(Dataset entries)
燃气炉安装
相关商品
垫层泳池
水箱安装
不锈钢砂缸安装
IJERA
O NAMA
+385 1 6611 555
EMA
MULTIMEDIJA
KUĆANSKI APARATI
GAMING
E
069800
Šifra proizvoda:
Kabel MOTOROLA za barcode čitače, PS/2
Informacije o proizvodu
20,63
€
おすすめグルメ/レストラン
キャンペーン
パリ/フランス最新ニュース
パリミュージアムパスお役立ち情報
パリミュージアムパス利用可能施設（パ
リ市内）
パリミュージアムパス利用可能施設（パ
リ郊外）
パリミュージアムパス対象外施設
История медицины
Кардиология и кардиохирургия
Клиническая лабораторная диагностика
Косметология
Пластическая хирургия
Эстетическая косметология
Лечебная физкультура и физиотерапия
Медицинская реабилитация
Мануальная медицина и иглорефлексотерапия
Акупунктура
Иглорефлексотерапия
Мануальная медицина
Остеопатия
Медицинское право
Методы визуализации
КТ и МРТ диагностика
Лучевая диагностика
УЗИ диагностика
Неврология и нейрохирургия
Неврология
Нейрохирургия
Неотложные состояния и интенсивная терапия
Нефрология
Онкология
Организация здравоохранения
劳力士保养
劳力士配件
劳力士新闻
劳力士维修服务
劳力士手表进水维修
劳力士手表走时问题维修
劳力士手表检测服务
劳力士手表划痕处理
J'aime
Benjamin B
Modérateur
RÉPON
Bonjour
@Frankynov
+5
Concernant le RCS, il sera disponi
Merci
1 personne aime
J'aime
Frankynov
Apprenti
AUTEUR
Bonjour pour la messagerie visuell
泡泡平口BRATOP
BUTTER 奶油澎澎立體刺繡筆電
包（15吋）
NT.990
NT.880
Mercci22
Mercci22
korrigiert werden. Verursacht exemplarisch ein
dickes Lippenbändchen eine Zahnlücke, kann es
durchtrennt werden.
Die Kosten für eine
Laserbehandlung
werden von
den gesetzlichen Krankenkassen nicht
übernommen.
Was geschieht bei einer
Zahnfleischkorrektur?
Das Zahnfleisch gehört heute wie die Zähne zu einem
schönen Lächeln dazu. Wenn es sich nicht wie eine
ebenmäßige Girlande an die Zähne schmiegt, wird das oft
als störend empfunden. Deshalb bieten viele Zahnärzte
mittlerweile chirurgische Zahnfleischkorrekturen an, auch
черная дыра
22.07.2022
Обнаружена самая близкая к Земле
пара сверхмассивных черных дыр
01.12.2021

Problem details: Starting at the line that contains "mittlerweile chirurgische Zahnfleischkorrekturen", write out every line through the last one in the data above, exactly as it stands.

Reply to the exercise:
mittlerweile chirurgische Zahnfleischkorrekturen an, auch
черная дыра
22.07.2022
Обнаружена самая близкая к Земле
пара сверхмассивных черных дыр
01.12.2021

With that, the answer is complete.